他描述的并非单纯的叛逆,而是一种深切的、源自灵魂的窒息与反抗。离尽安静地听着,心脏微微揪紧。
但很快,靳曾故深吸了一口烟,将剩下的烟蒂扔在地上,用鞋尖碾灭。
他转回头,脸上那些类似于脆弱或回忆的神情已经消失不见,重新挂上了那种离尽熟悉的、漫不经心的面具,仿佛刚才那一刻的失神只是离尽的错觉。
“都是过去的事了,”他耸耸肩,语气变得轻佻,带着刻意的回避,“怎么,被吓到了?觉得你靳哥当年也是个不学无术的混世魔王?”
他伸手,揉了揉离尽的头发,动作带着一种不容深究的亲昵,“走吧,带你去吃早饭,山下有家饭店不错。

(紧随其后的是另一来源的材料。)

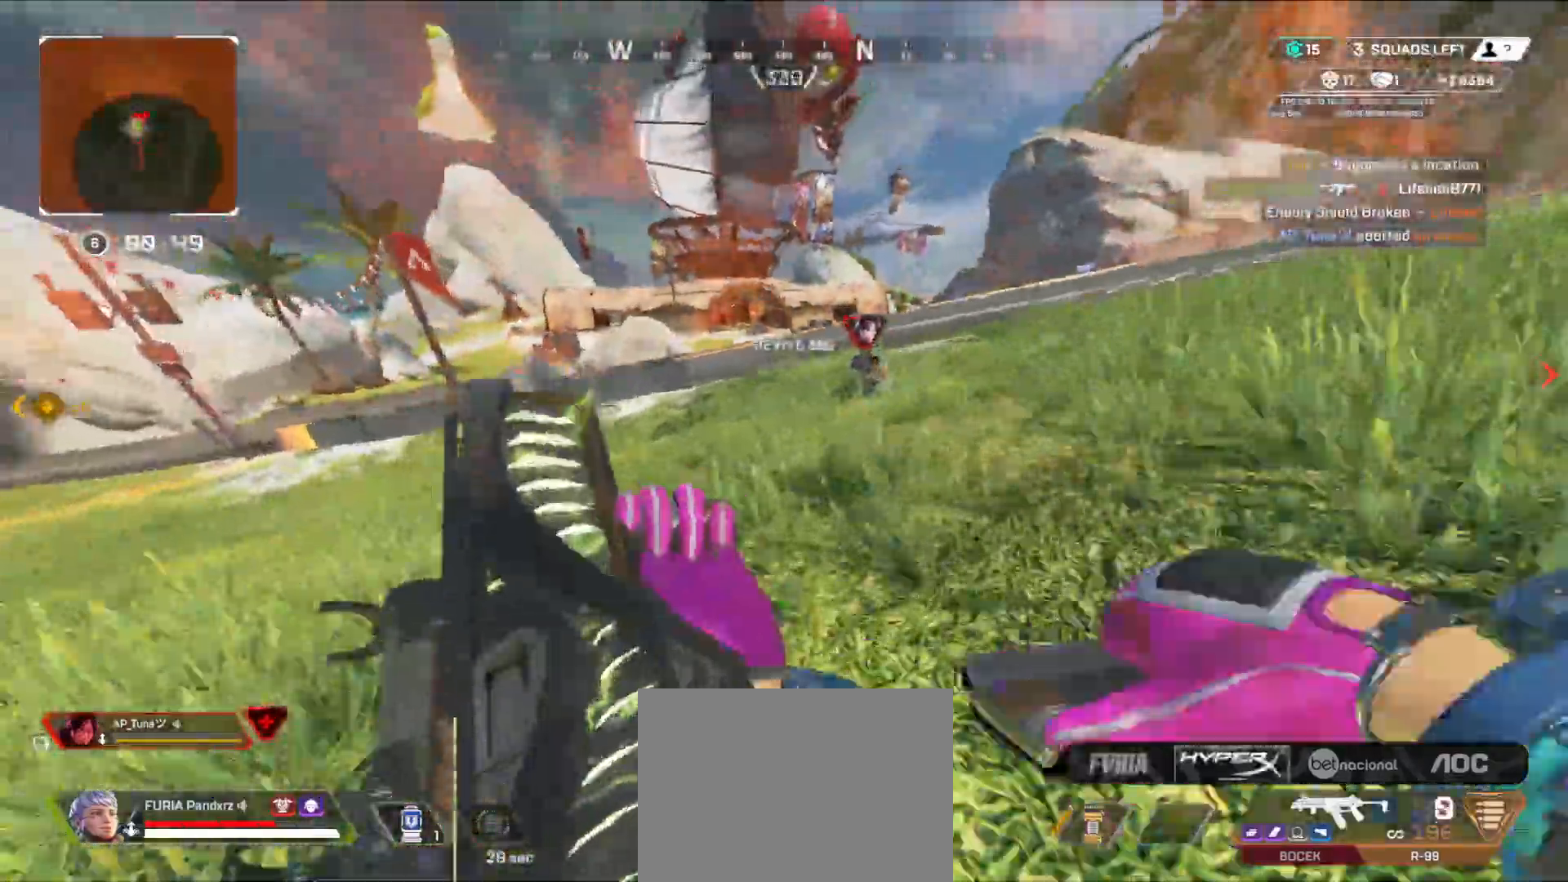
{"buttons": [], "left_stick": "up", "right_stick": "center", "events": [[167, "B", "up"], [183, "L3", "down"], [183, "left_stick", "up"], [267, "B", "down"], [283, "L3", "up"], [333, "B", "up"], [384, "B", "down"], [467, "B", "up"]]}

”
他巧妙地、不着痕迹地转移了话题,关上了那扇刚刚开启了一条缝隙、通往他真实过去的大门。
离尽看着他转身去发动汽车的背影,将到嘴边更多的问题咽了回去。
他知道了,那片逆风翱翔却又残破的翅膀,承载的重量,远比他想象的更要沉重。
而靳曾故,显然还不愿意,或者觉得没必要,与他分享这份沉重。